Elle a l’air bavarde Lucie, mais écorchée aussi. Un air taquin. Et dans son corps les blessures laissées au fil des ans. Son histoire démarre avec le bois, un travail d’hommes fait par une femme. Une avant-gardiste cette Lucie. C’est étrange, car dans son corps d’aujourd’hui, on ne l’imagine pas dans ce travail-là. Elle passe rapidement, fait des bons dans le temps qui n’appartiennent qu’à elle. Des tranches de vie bien distinctes, avec des cassures qu’elle tait. Elle raconte son dernier jour de travail, le dernier avant la retraite. Une bascule annoncée mais qui parfois bouscule plus que cela n’y parait. Une bascule attendue quand on a passé sa vie aux ordres des autres, à s’oublier. Je m’en souviens de ce dernier jour. Le patron a voulu me faire craquer, il m’a promis de m’envoyer des chrysanthèmes, j’ai continué à travailler, jusqu’au bout de ma journée, et je suis partie, juste comme ça. Un homme, qui ne supportait pas de la voir partir mais qui n’a pas su lui dire. L’histoire de sa vie, à Lucie, ces hommes qui gravitent autour d’elle, et qui l’abîment, par excès d’amour, et d’orgueil. Alors, toute sa vie, elle se raccroche aux autres, pour oublier ceux qui font mal. Elle se raccroche à la jeunesse du village, à leur vitalité, comme pour oublier son corps qui plie. C’est avec eux qu’elle passera de nombreuses nuits blanches. Elle se souvient d’une en particulier. C’était un anniversaire, on dansait. J’avais mis ma robe de mariée. Il y a des soirées comme ça, qui passent, on ne sait pas pourquoi on voit le jour se lever.  Avec la vie qui les rattrape au petit matin, cette vie que l’on cherchait à oublier, dans l’ivresse et l’allégresse.
Tu crois que tu la donneras à quelqu’un un jour ta robe? Ah non, cela ne se donne pas ces choses-là.
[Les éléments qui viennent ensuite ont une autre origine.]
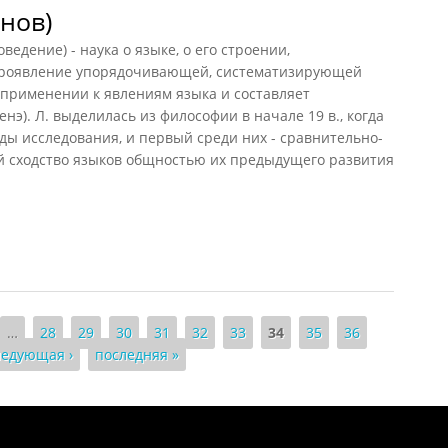
нов)
дение) - наука о языке, о его строении,
проявление упорядочивающей, систематизирующей
 применении к явлениям языка и составляет
енэ). Л. выделилась из философии в начале 19 в., когда
ды исследования, и первый среди них - сравнительно-
 сходство языков общностью их предыдущего развития
в)
…
28
29
30
31
32
33
34
35
36
ледующая ›
последняя »
Понятия И Категории - Исторический Проект ХРОНОС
Lucie est bavarde sur les petits riens de la vie, mais reste silencieuse face à la vie qui bascule le jour où elle tombe.
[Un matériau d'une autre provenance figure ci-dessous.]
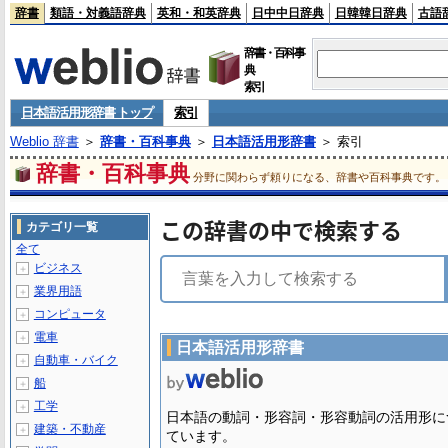
辞書
類語・対義語辞典
英和・和英辞典
日中中日辞典
日韓韓日辞典
古語
辞書・百科事
典
索引
日本語活用形辞書 トップ
索引
Weblio 辞書
＞
辞書・百科事典
＞
日本語活用形辞書
＞ 索引
辞書・百科事典
分野に関わらず頼りになる、辞書や百科事典です。
この辞書の中で検索する
カテゴリ一覧
全て
ビジネス
＋
業界用語
＋
コンピュータ
＋
電車
＋
日本語活用形辞書
自動車・バイク
＋
船
＋
工学
＋
日本語の動詞・形容詞・形容動詞の活用形に
建築・不動産
＋
ています。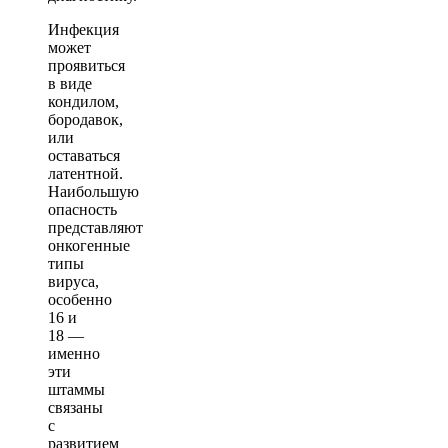
Инфекция
может
проявиться
в виде
кондилом,
бородавок,
или
оставаться
латентной.
Наибольшую
опасность
представляют
онкогенные
типы
вируса,
особенно
16 и
18 —
именно
эти
штаммы
связаны
с
развитием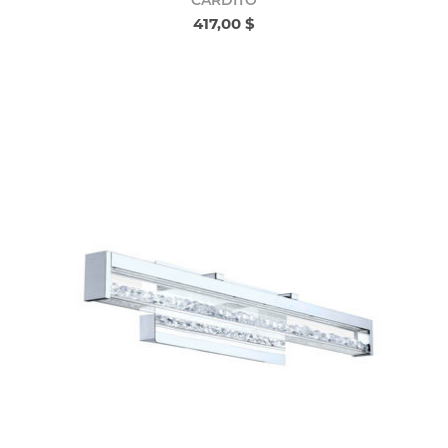
417,00 $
Amoureuse d’un homme qui n’a jamais pu s’arrêter.

Elle regarde les photos de famille, s’arrête sur une photographie, témoin silencieuse de sa vie. Silhouette fine et gracieuse à côté d’un homme droit, sec et beau. Son mari est en train de signer le registre de mariage. Ils viennent de se promettre fidélité. Un cierge au premier plan cache le visage de Lucie. Les pages de l’album égrènent les années. Le temps a commencé bien avant l’heure son travail d’usure dans leurs corps. L’alcool, la maladie, les silences que l’on ne dénouera plus. Elle cherche le mot de sa belle-fille, écrit le jour des obsèques. Elle le lit à voix haute, pour elle, pour débloquer les mots qu’elle voudrait dire mais ne peut pas. Après la tempête, le beau temps revient toujours. C’est beau, tu ne trouves pas ?

Comment raconter une robe de mariée, qui a accompagné une femme tout au long de sa vie? Elle est simple, belle, blanche, elle se porte près du corps. Lucie s’éclipse et revient, vêtue de sa robe, encore une fois. C’était dans l’ordre des choses tu sais. Mais y-a-t-il un ordre à tout cela? Elle monte dans les escaliers, drapée de blanc, avec ce corps encore jeune et pourtant plié, tordu par les épreuves. Mais toujours là, vivant. Aussi digne que l’arbre penché au milieu de la lande.